S’en sort-on mieux face au coronavirus SARS-CoV-2 sans l’OMS ? L’expérience de Taïwan dans sa lutte contre le Covid-19 pourrait le suggérer. L’île avec laquelle l’organisation internationale a coupé presque tout contact depuis 2016 sous la pression de Pékin est l’un des territoires les moins frappés par la pandémie, avec une centaine de cas confirmés et un mort. L’économie taïwanaise est pourtant imbriquée avec celle de la Chine et des centaines de milliers de Taïwanais travaillent sur le continent. Alors comment ont-ils évité le pire ?
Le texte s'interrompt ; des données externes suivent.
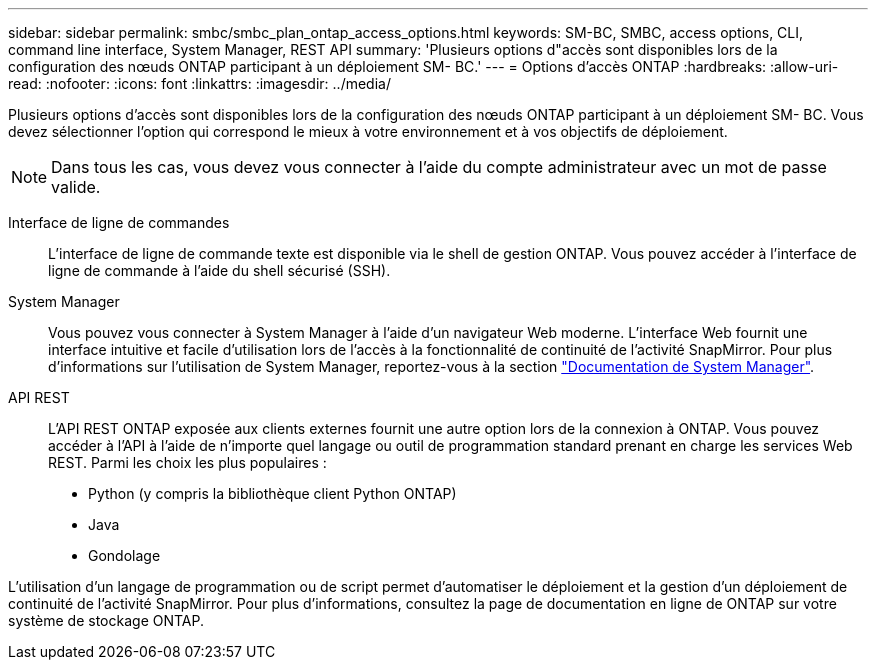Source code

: ---
sidebar: sidebar 
permalink: smbc/smbc_plan_ontap_access_options.html 
keywords: SM-BC, SMBC, access options, CLI, command line interface, System Manager, REST API 
summary: 'Plusieurs options d"accès sont disponibles lors de la configuration des nœuds ONTAP participant à un déploiement SM- BC.' 
---
= Options d'accès ONTAP
:hardbreaks:
:allow-uri-read: 
:nofooter: 
:icons: font
:linkattrs: 
:imagesdir: ../media/


[role="lead"]
Plusieurs options d'accès sont disponibles lors de la configuration des nœuds ONTAP participant à un déploiement SM- BC. Vous devez sélectionner l'option qui correspond le mieux à votre environnement et à vos objectifs de déploiement.


NOTE: Dans tous les cas, vous devez vous connecter à l'aide du compte administrateur avec un mot de passe valide.

Interface de ligne de commandes:: L'interface de ligne de commande texte est disponible via le shell de gestion ONTAP. Vous pouvez accéder à l'interface de ligne de commande à l'aide du shell sécurisé (SSH).
System Manager:: Vous pouvez vous connecter à System Manager à l'aide d'un navigateur Web moderne. L'interface Web fournit une interface intuitive et facile d'utilisation lors de l'accès à la fonctionnalité de continuité de l'activité SnapMirror. Pour plus d'informations sur l'utilisation de System Manager, reportez-vous à la section https://docs.netapp.com/us-en/ontap/["Documentation de System Manager"^].
API REST:: L'API REST ONTAP exposée aux clients externes fournit une autre option lors de la connexion à ONTAP. Vous pouvez accéder à l'API à l'aide de n'importe quel langage ou outil de programmation standard prenant en charge les services Web REST. Parmi les choix les plus populaires :
+
--
* Python (y compris la bibliothèque client Python ONTAP)
* Java
* Gondolage


--


L'utilisation d'un langage de programmation ou de script permet d'automatiser le déploiement et la gestion d'un déploiement de continuité de l'activité SnapMirror. Pour plus d'informations, consultez la page de documentation en ligne de ONTAP sur votre système de stockage ONTAP.
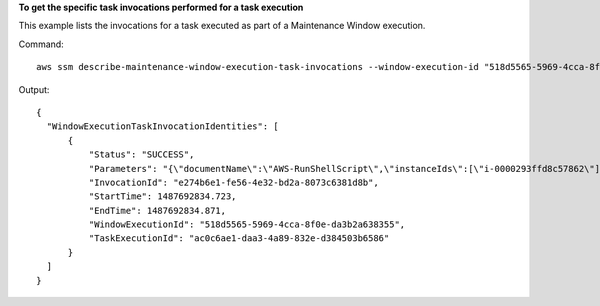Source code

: **To get the specific task invocations performed for a task execution**

This example lists the invocations for a task executed as part of a Maintenance Window execution.

Command::

  aws ssm describe-maintenance-window-execution-task-invocations --window-execution-id "518d5565-5969-4cca-8f0e-da3b2a638355" --task-id "ac0c6ae1-daa3-4a89-832e-d384503b6586"

Output::

  {
    "WindowExecutionTaskInvocationIdentities": [
        {
            "Status": "SUCCESS",
            "Parameters": "{\"documentName\":\"AWS-RunShellScript\",\"instanceIds\":[\"i-0000293ffd8c57862\"],\"parameters\":{\"commands\":[\"df\"]},\"maxConcurrency\":\"1\",\"maxErrors\":\"1\"}",
            "InvocationId": "e274b6e1-fe56-4e32-bd2a-8073c6381d8b",
            "StartTime": 1487692834.723,
            "EndTime": 1487692834.871,
            "WindowExecutionId": "518d5565-5969-4cca-8f0e-da3b2a638355",
            "TaskExecutionId": "ac0c6ae1-daa3-4a89-832e-d384503b6586"
        }
    ]
  }
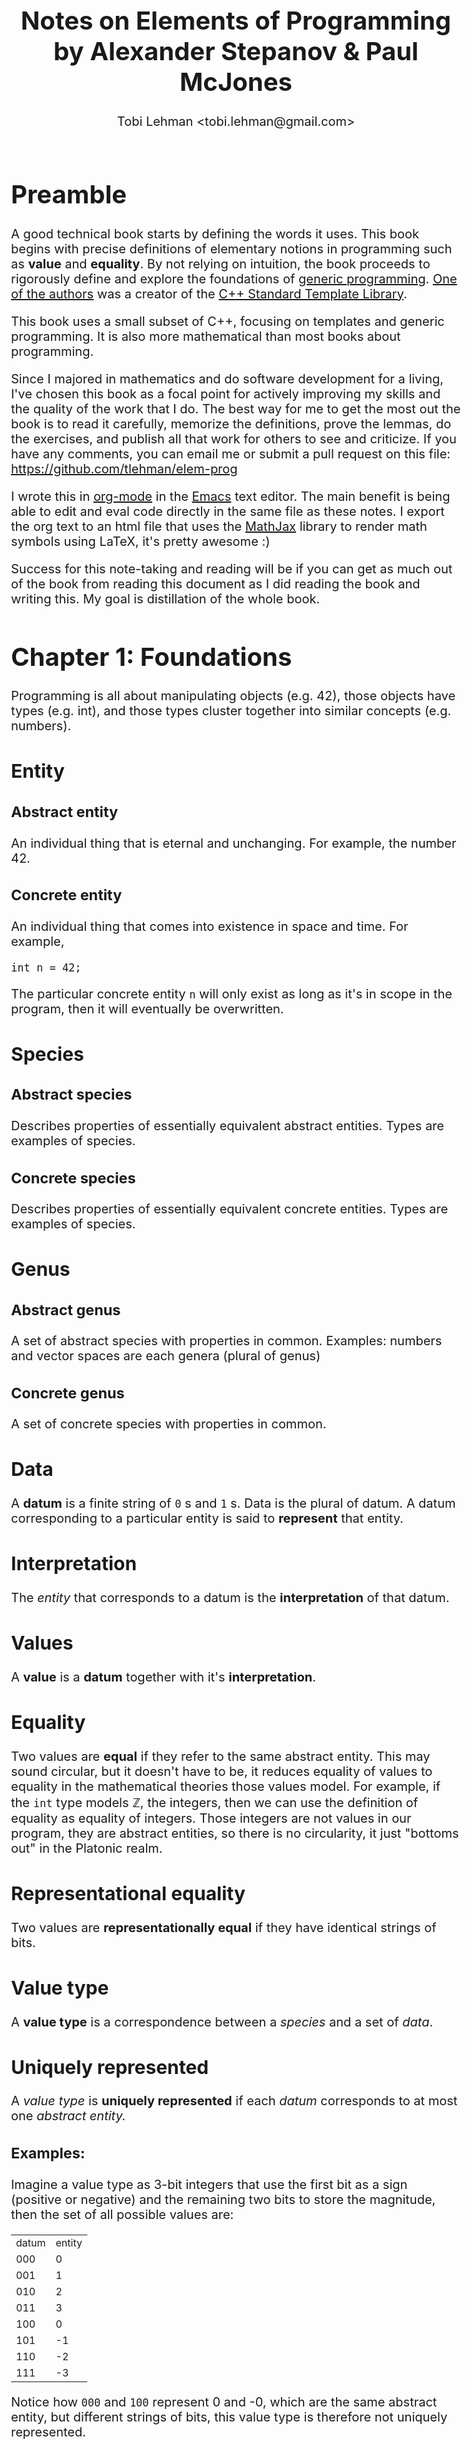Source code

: #+AUTHOR: Tobi Lehman <tobi.lehman@gmail.com>
#+TITLE: Notes on Elements of Programming by Alexander Stepanov & Paul McJones
#+HTML_HEAD: <style type="text/css">.org-src-container { overflow-x: scroll; overflow-y: hidden; white-space: nowrap; }; .org-src-container .src { display: inline-block; }; </style>
#+HTML_HEAD_EXTRA: <style type="text/css">img {max-width: 100%}</style>
#+HTML_HEAD_EXTRA: <style type="text/css">body {font-size: 1.25em;}</style>

* Preamble
A good technical book starts by defining the words it uses. This book begins with precise definitions 
of elementary notions in programming such as *value* and *equality*. By not relying on intuition,
the book proceeds to rigorously define and explore the foundations of [[https://en.wikipedia.org/wiki/Generic_programming][generic programming]].
[[https://en.wikipedia.org/wiki/Alexander_Stepanov][One of the authors]] was a creator of the [[https://en.wikipedia.org/wiki/Standard_Template_Library][C++ Standard Template Library]].

This book uses a small subset of C++, focusing on templates and generic programming. It is also
more mathematical than most books about programming. 

Since I majored in mathematics and do software development for a living, I've chosen this book as a focal 
point for actively improving my skills and the quality of the work that I do. The best way for me to get 
the most out the book is to read it carefully, memorize the definitions, prove the lemmas, do the exercises, 
and publish all that work for others to see and criticize. If you have any comments, you can email me or 
submit a pull request on this file: https://github.com/tlehman/elem-prog

I wrote this in [[https://orgmode.org/][org-mode]] in the [[https://www.gnu.org/software/emacs/][Emacs]] text editor. The main benefit is being able to edit and eval code 
directly in the same file as these notes. I export the org text to an html file that uses the [[https://www.mathjax.org/][MathJax]] 
library to render math symbols using LaTeX, it's pretty awesome :)

Success for this note-taking and reading will be if you can get as much out of the book from reading this 
document as I did reading the book and writing this. My goal is distillation of the whole book.
* Chapter 1: Foundations
Programming is all about manipulating objects (e.g. 42), those objects have types (e.g. int),
and those types cluster together into similar concepts (e.g. numbers).
** Entity
*** Abstract entity
An individual thing that is eternal and unchanging. For example, the number 42.
*** Concrete entity
An individual thing that comes into existence in space and time. For example,

#+begin_src C++
int n = 42;
#+end_src

The particular concrete entity ~n~ will only exist as long as it's in scope in the program, then
it will eventually be overwritten.

** Species
*** Abstract species
Describes properties of essentially equivalent abstract entities. Types are examples of species.
*** Concrete species
Describes properties of essentially equivalent concrete entities. Types are examples of species.
** Genus
*** Abstract genus
A set of abstract species with properties in common. Examples: numbers and vector spaces are each genera (plural of genus)
*** Concrete genus
A set of concrete species with properties in common.
** Data
A *datum* is a finite string of ~0~ s and ~1~ s. Data is the plural of datum. A datum corresponding to a particular entity
is said to *represent* that entity.
** Interpretation
The [[Entity][entity]] that corresponds to a datum is the *interpretation* of that datum.
** Values
A *value* is a *datum* together with it's *interpretation*.
** Equality
Two values are *equal* if they refer to the same abstract entity. This may sound circular, but it doesn't have to be, it
reduces equality of values to equality in the mathematical theories those values model. For example, if the ~int~
type models ℤ, the integers, then we can use the definition of equality as equality of integers. Those integers are not
values in our program, they are abstract entities, so there is no circularity, it just "bottoms out" in the Platonic realm.
** Representational equality
Two values are *representationally equal* if they have identical strings of bits.
** Value type
A *value type* is a correspondence between a [[Species][species]] and a set of [[Data][data]].
** Uniquely represented
A [[Value type][value type]] is *uniquely represented* if each [[Data][datum]] corresponds to at most one [[Abstract entity][abstract entity.]]
*** Examples:
Imagine a value type as 3-bit integers that use the first bit as a sign (positive or negative) and the remaining two bits
to store the magnitude, then the set of all possible values are:

| datum | entity |
|   000 |      0 |
|   001 |      1 |
|   010 |      2 |
|   011 |      3 |
|   100 |      0 |
|   101 |     -1 |
|   110 |     -2 |
|   111 |     -3 |

Notice how ~000~ and ~100~ represent 0 and -0, which are the same abstract entity, but different strings of bits, this value
type is therefore not uniquely represented.

Now imagine a [[https://en.wikipedia.org/wiki/Two%27s_complement][twos complement]] integer type:
| datum | entity |
|   000 |      0 |
|   001 |      1 |
|   010 |      2 |
|   011 |      3 |
|   100 |      4 |
|   101 |     -3 |
|   110 |     -2 |
|   111 |     -1 |

Observe that none of the entities are the same, so this value type is uniquely represented.

** Ambiguity
A [[Value type][value type]] is *ambiguous* if there is a datum that has more than one [[Interpretation][interpretation]].
** Lemma 1.1
If a [[Value type][value type]] is [[Uniquely represented][uniquely represented]], then [[Equality][equality]] implies [[Representational equality][representational equality]].
** Lemma 1.2
If a [[Value type][value type]] is [[Ambiguity][unambiguous]], then representational equality implies equality.

* Chapter 2: Transformations and Their Orbits
** Arity
The arity of a function is the number of parameters it takes. For example, $\cos$ has an arity of 1.
The addition function $+$ has an arity of 2, and it takes two numbers $x,y$ and then returns their sum $x+y$.

A function of arity $n$ is called $n$ -ary.

Some common special cases have their own special names, like 1-ary functions are *unary*, and 2-ary functions are *binary*.

** Homogeneous function
Any function where all the arguments have the same type.

** Operations
An *operation* is a [[Homogeneous function][homogeneous function]] of nonzero [[Arity][arity]].

Given a [[Value type][type]] $T$, the function $f : T \times T \times ... \times T \to T$ is an operation.

*** Examples
The familiar operations from arithmetic, like $+$ and $\times$ are operations, as are 

** Transformations
a *transformation* is a [[Arity][unary]] operation

For example, ~square~ is a transformation on ~int~

#+name: square
#+begin_src C++ :tangle square.h :includes <iostream> :namespaces std :flags -std=c++14
template<typename Op>
    requires(BinaryOperation(Op))
Domain(Op) square(const Domain(Op)& x, Op op)
{
    return op(x, x);
}
#+end_src

Where we define ~Domain(.)~ using a macro. Observe that the ~requires(...)~ macro throws away everything, 
it is for documentation purposes only. /In the year 2020, the C++20 standard will provide language-level support 
for ~concepts~ and ~requires~ constraints./

#+name: defs
#+begin_src C++ 
#define Domain(ftype) typename ftype::DomainType
#define requires(...)
#+end_src

An example of the ~ftype~ would be ~BinaryOperation~

Testing out the ~square~ template function applied to ~Op~, and then applied to 2 and 3:

#+name: transformation
#+begin_src C++ 
template <typename T>
struct Transformation {
  typedef T DomainType;
  typedef T ReturnType;
  typedef std::function<T(T)> FuncType;
  Transformation(FuncType fn) {
    this->fn = fn;
  }
  FuncType fn;
  ReturnType operator()(DomainType x) {
    return fn(x);
  };
};
#+end_src

#+name: operations
#+begin_src C++
template <typename T>
struct BinaryOperation {
  typedef T DomainType;
  typedef T ReturnType;
  typedef std::function<T(T,T)> FuncType;
  FuncType fn;
  ReturnType operator()(DomainType x, DomainType y) {
    return fn(x,y);
  };
};
#+end_src

Now we tie it all together and try it out:

#+begin_src C++ :noweb yes :includes <iostream> :namespaces std :flags -std=c++14
<<defs>>
<<square>>
<<operations>>

int main() {
  typedef BinaryOperation<int> Op;
  Op mult;
  mult.fn = [](int a, int b) { return a * b; };

  cout << square<Op>(2, mult) << endl
      << square<Op>(3, mult) << endl
      << square<Op>(4, mult) << endl;
}

#+end_src

RESULTS:

|  4 |
|  9 |
| 16 |

** Orbits
Given a transformation $f$ and a point $x$, we define the orbit as the set $O_{x,f}= \{x, f(x), f(f(x)), ... \}$ 

*** Distance
If $x$ and $y$ are both of type $T$, and the [[Transformations][transformation]] $f$ can be applied finitely many times so that $y = f(f(....f(x)))$, 
then the number of times you have to apply $f$ to $x$ to get $y$ is the *distance* from $x$ to $y$.

We can define the ~distance~ function in C++ like so:

#+name: distance
#+begin_src C++ :noweb yes :tangle yes
template<typename F>
    requires(Transformation(F))
DistanceType(F) distance(Domain(F) x, Domain(F) y, F f)
{
  // Precondition: y is reachable from x under f
  typedef DistanceType(F) N;
  N n(0);
  while(x != y) {
    x = f(x);
    n = n + N(1);
  }
  return n;
}
#+end_src

The ~DistanceType(F)~ type is defined to be any integer type that is exactly large enough to hold the distance between any two points ~x~ and 
~y~. Given a type $T$ with finitely many values of that type, the maximum distance with respect to a [[Transformations][transformation]] $f : T \to T$ would have 
to be the number of values of type $T$.

In C++, we can use [[https://en.cppreference.com/w/cpp/types/size_t][~std::size_t~]] to define our ~DistanceType~:
   
#+name: dtype
#+begin_src C++ :noweb yes :tangle yes
#define DistanceType(ftype) std::size_t
#+end_src

Now let's define a particular transformation and compute the distance between two points. Let the transformation be the increment function on 
the integers: $\text{inc} : \mathbb{Z} \to \mathbb{Z}$, then the distance between 13 and 23 should be 10.

#+begin_src C++ :noweb yes :includes <iostream> :namespaces std :flags -std=c++14
<<dtype>>
<<defs>>
<<transformation>>
<<distance>>

int main() {
  typedef Transformation<int> F;
  F inc([](int a) { return a+1; });

  cout << distance(13, 23, inc) << endl;
  return 0;
}
#+end_src

RESULTS:
10

As expected, we got 10. Next we move on to collision points.

** Collision points
If an orbit is finite, then we can find the point where a transformation $f$ loops back 
on itself by running two sequences, one at 1x speed and one at 2x speed. We seek the 
smallest $n$ such that $f^n(x) = f^{2n + 1}(x)$. A more detailed discussion of the algorithm 
is in the book, for here I include the C++ code, and test it out on several transformations, 
and do some of the exercises to modify and apply this code.

#+name: collision_point
#+begin_src C++ :noweb yes :includes <iostream> :namespaces std :flags -std=c++14
template<typename F, typename P>
  requires(Transformation(F) && UnaryPredicate(P))
Domain(F) collision_point(const Domain(F)& x, F f, P p) {
  // Precondition: p(x) and f(x) are defined
  if(!p(x)) return x; 
  Domain(F) slow = x;
  Domain(F) fast = f(x);
  while(fast != slow) {
    slow = f(slow);
    if(!p(fast)) return fast;
    fast = f(fast);
    if(!p(fast)) return fast;
    fast = f(fast);
  }
  return fast;
}
#+end_src

If the orbit is nonterminating for a particular element $x$, then we can specialize the ~collision_point~ algorithm:

#+name: collision_point_nonterminating_orbit
#+begin_src C++ :noweb yes :includes <iostream> :namespaces std :flags -std=c++14
template<typename F>
  requires(Transformation(F))
Domain(F) collision_point_nonterminating_orbit(const Domain(F)& x, F f) {
  Domain(F) slow = x;
  Domain(F) fast = f(x);

  while(fast != slow) {
    slow = f(slow);
    fast = f(fast);
    fast = f(fast);
  }
  return fast;
  // Postconditon: return value is a collision point
}
#+end_src

To test this out, let's consider a simple transformation, that of incrementing an integer and taking the remainder modulo 13.

#+name: inc
#+begin_src C++ :noweb yes :includes <iostream> :namespaces std :flags -std=c++14
typedef Transformation<int> F;
F inc([](int a) { return (a+1) % 13; });
#+end_src

If we take the number 6, and then apply the transformation 6 times, we reach 12, applying it again we get 0, so the distance 
between 6 and 0 should be (6 + 1) = 7

*** testing ~distance~ with ~inc~ 

#+begin_src C++ :noweb yes :includes <iostream> :namespaces std :flags -std=c++14
<<dtype>>
<<defs>>
<<transformation>>
<<distance>>

int main() {
  <<inc>>
  cout << distance(6, 0, inc) << endl;
  return 0;
}
#+end_src

RESULTS:
7

Works correctly! Now let's move on to finding the collision point:

*** testing ~collision_point~ using ~inc~ 

If we take our ~inc~ operation and imagine playing out the collision finding algorithm starting at 0, fast takes 6 steps to get to 12, slow is at 5.
After 7 more steps, slow is at 12, and fast has gone (1+6) to hit 12 again. The call will look like this:

#+name: test_collision_inc
#+begin_src C++
collision_point_nonterminating_orbit(0, inc);
#+end_src

And we expect the result to be 12. Weaving all the code together:

#+begin_src C++ :noweb yes :includes <iostream> :namespaces std :flags -std=c++14
<<defs>>
<<transformation>>
<<collision_point_nonterminating_orbit>>

int main() {
  <<inc>>
  cout << collision_point_nonterminating_orbit(0, inc) << endl;
  return 0;
}
#+end_src

Beautiful! Next we should take a detour and make some visualizations. Since I'm a nerd I will of course do this with [[http://graphviz.org][Graphviz]].

** Visualizing orbits!

Our implementation of the [[Transformations][transformation]] type is flexible enough to allow for wrapping ~inc~ and producing some output along the way:

#+name: inc_dot
#+begin_src C++ :noweb yes :includes <iostream> :namespaces std :flags -std=c++14
typedef Transformation<int> F;
  
F inc([](int a) {
    int fa = (a+1) % 13; 
    cout << a << "->" << fa << "; ";
    return fa;
});
#+end_src

Now we re-run the previous program with the new ~inc~

#+begin_src C++ :noweb yes :tangle collision_point.cpp :includes <iostream> :namespaces std :flags -std=c++14 
<<defs>>
<<transformation>>
<<collision_point_nonterminating_orbit>>

int main() {
  <<inc_dot>>
  cout << collision_point_nonterminating_orbit(0, inc) << endl;
  return 0;
}
#+end_src

In emacs, run ~org-bable-tangle~ Then eval this next src block:

#+begin_src sh
g++ collision_point.cpp -std=c++14; echo "strict digraph { $(./a.out) }" | circo -Tpng > inc_13.png
#+end_src

file:inc_13.png

Not all orbits will be perfectly circular, consider the ~inc~ function on the integers, it never terminates. 
Also, consider ~half~ which takes the half of an integer using [[http://mathworld.wolfram.com/IntegerDivision.html][integer division]]. ~half~ always terminates 
at 0, meaning that there is no collision point for either of those orbits.

There's a fourth possibility, that there is a "handle" and then a nice circular orbit. Let's find an example 
and illustrate is using our neat Graphviz trick.

#+name: handle_tx
#+begin_src C++
typedef Transformation<int> F;
  
F handle_tx([](int a) {
    int fa = (a < 4) ? a+1 : (a%5 + 4);
    cout << a << "->" << fa << "; ";
    return fa;
});
#+end_src

Now we re-run the previous program with ~handle_tx~ in place of ~inc~

#+begin_src C++ :noweb yes :tangle collision_point_handle.cpp :includes <iostream> :namespaces std :flags -std=c++14 
<<defs>>
<<transformation>>
<<collision_point_nonterminating_orbit>>

int main() {
  <<handle_tx>>
  cout << collision_point_nonterminating_orbit(0, handle_tx) << endl;
  return 0;
}
#+end_src

#+begin_src sh
g++ collision_point_handle.cpp -std=c++14; echo "strict digraph { $(./a.out) }" | circo -Tpng > handle_tx.png
#+end_src

file:handle_tx.png

** Lemma 2.4
Let $o$ be the orbit size, $h$ the handle size, and $c$ the cycle size.

$o = h + c$

*** Proof 
Suppose there was a point $x$ in the orbit that was neither in the handle nor in the cycle.

Let $y$ be any point on the cycle, there can't be any path from $y$ to $x$, since the cycle 
property would require that there is a path from $x$ back to $y$. 

Let $z$ be a point on the handle, there can't be any path from $z$ to $x$, since that would 
mean $x$ is part of the handle, or the cycle, both are forbidden by definition. There is no 
where left that $x$ could go, which means that $o = h + c$.

** Connection points
Earlier we explored the [[Collision points][collision point]] where $f^{n}(x) = f^{2n+1}$. That tells us that the orbit has a cycle, but 
if we want to know how big the handle is (the number $h$), then we need to do more. In the book, there is a proof 
that taking $h+1$ steps past the collision point visits the same point as taking $h$ steps past $x$. 

$f^h(x) = f^{h+1}(y)$ where $y$ is the collision point.

Since we don't know $h$, we use this proof to run two sequences $\{x, f(x), \cdots\}$ and $\{f(y), f(f(y)), \cdots\}$ forward 
until they converge, we call this the *convergent point*. By the proof in the book, we also know that this is the *connection point* 
between the handle and the cycle.

#+name: convergent_point
#+begin_src C++
template <typename F>
  requires(Transformation(F))
Domain(F) convergent_point(Domain(F) x0, Domain(F) x1, F f) {
  while(x0 != x1) {
    x0 = f(x0);
    x1 = f(x1);
  }
  return x0;
} 
#+end_src

Then we can apply the ~convergent_point~ function to find the *connection point* of the orbit starting at $x$:

#+name: connection_point_nonterminating_orbit
#+begin_src C++ :noweb yes
template <typename F>
  requires(Transformation(F))
Domain(F) connection_point_nonterminating_orbit(const Domain(F)& x, F f) {
  Domain(F) y = collision_point_nonterminating_orbit(x, f);
  return convergent_point(x, f(y), f);
} 
#+end_src

#+RESULTS: connection_point_nonterminating_orbit

*** testing out ~connection_point~ on the ~handle_tx~ transformation
Earlier we defined ~handle_tx~ and visualised it's orbit structure, it looks like this: 

#+name: handle_tx_nooutput
#+begin_src C++
typedef Transformation<int> F;
  
F handle_tx([](int a) {
    int fa = (a < 4) ? a+1 : (a%5 + 4);
    return fa;
});
#+end_src

file:handle_tx.png

From the image above, you can see that 4 is the connection point, let's try it out!


#+begin_src C++ :noweb yes :tangle connection_point.cpp :includes <iostream> :namespaces std :flags -std=c++14 
<<defs>>
<<transformation>>
<<collision_point_nonterminating_orbit>>
<<convergent_point>>
<<connection_point_nonterminating_orbit>>

int main() {
  <<handle_tx_nooutput>>
  cout << connection_point_nonterminating_orbit(0, handle_tx) << endl;
  return 0;
}
#+end_src

RESULTS:
4

As expected!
Dès le 31 décembre, soit trois semaines avant que les autorités chinoises et celles de l’OMS à leur suite ne donnent l’alerte d’une transmission humaine d’un nouveau coronavirus, Taïwan est le premier Etat à passer à l’action. Pourquoi ? Parce qu’à Taipei, contrairement à Pékin, on écoute les médecins lanceurs d’alerte de Wuhan. Aussitôt, des contrôles de santé sont effectués sur les passagers en provenance de cette ville. Il faut dire que l’île de 23 millions d’habitants a appris à se méfier. En 2003, elle fut l’une des principales victimes du SRAS hors de Chine, avec 37 morts. Un traumatisme qui avait amené les autorités à réorganiser leur système d’alerte sanitaire.
« Commandement unifié »
Dès le 1er janvier, Taïwan se prépare donc à une possible épidémie. Lorsque le premier cas se présente, le 21 janvier, Taipei active son mécanisme de « commandement unifié » pour coordonner son action gouvernementale et le Ministère de la santé tient quotidiennement une conférence de presse. La stratégie des autorités est claire : prévention, information, transparence, dépistage, isolement des cas suspects, production de matériel de protection et recherche. L’île, qui n’a pas accès aux informations de l’OMS et qui, selon ses diplomates, se voit refuser par Pékin la séquence génétique du coronavirus, obtient l’aide du Japon et des Etats-Unis pour y voir clair. Elle teste en ce moment un kit de dépistage qui pourrait déterminer en quinze minutes si l’on est porteur ou non du virus – au lieu de quatre heures actuellement. Taïwan se distingue surtout par le haut degré de confiance de sa population dans ses autorités : la présidente Tsai Ing-wen vient d’être largement réélue et son vice-président, Chen Chien-jen, est un épidémiologiste qui était ministre de la Santé lors de l’épisode du SRAS.
L’expérience de l’île (démocratique) est aux antipodes de la méthode de Pékin. Plutôt que de communiquer, le gouvernement chinois a d’abord censuré l’information sur le virus. Lorsqu’il a été trop tard, Pékin a alors déclenché une mobilisation de masse, n’hésitant pas à emmurer ses concitoyens situés dans les zones les plus sensibles. Alors que Taipei responsabilise sa population, Pékin l’embrigade. La Chine est à ce jour le pays qui enregistre le plus de morts dans le monde avec l’Italie. C’est pourtant les « leçons » de ce « modèle » que mettent en avant non seulement les dirigeants communistes, mais aussi la direction de l’OMS et de nombreux scientifiques – y compris dans les universités suisses – pour lutter contre le virus en Europe.
Quarantaine politique
Il est évident que le rôle de l’OMS est crucial dans le combat mené actuellement contre la pandémie. Il n’y a aucun doute que le partage d’informations entre pays que permet l’organisation basée à Genève est primordial pour freiner la propagation du SARS-CoV-2. Si l’OMS avait bien voulu écouter les autorités taïwanaises, leurs alertes dès fin décembre, partager leur expérience, cela aurait peut-être permis de gagner de précieuses semaines dans la prise de conscience de la catastrophe en préparation. L’intervention de Pékin pour étouffer non seulement la voix de ses médecins mais aussi celle de Taïwan se révèle irresponsable. Le silence de l’OMS sur les données transmises par Taipei n’est pas moins incompréhensible. La mise en quarantaine politique de l’île voulue par la Chine fait partie d’une chaîne de causalités qui vont amener à la mise en quarantaine sanitaire de l’ensemble de la planète. Si l’on cherche des recettes adaptées à nos sociétés pour stopper la progression du virus, c’est du côté de Taipei qu’il faut lorgner plutôt que de celui de Pékin.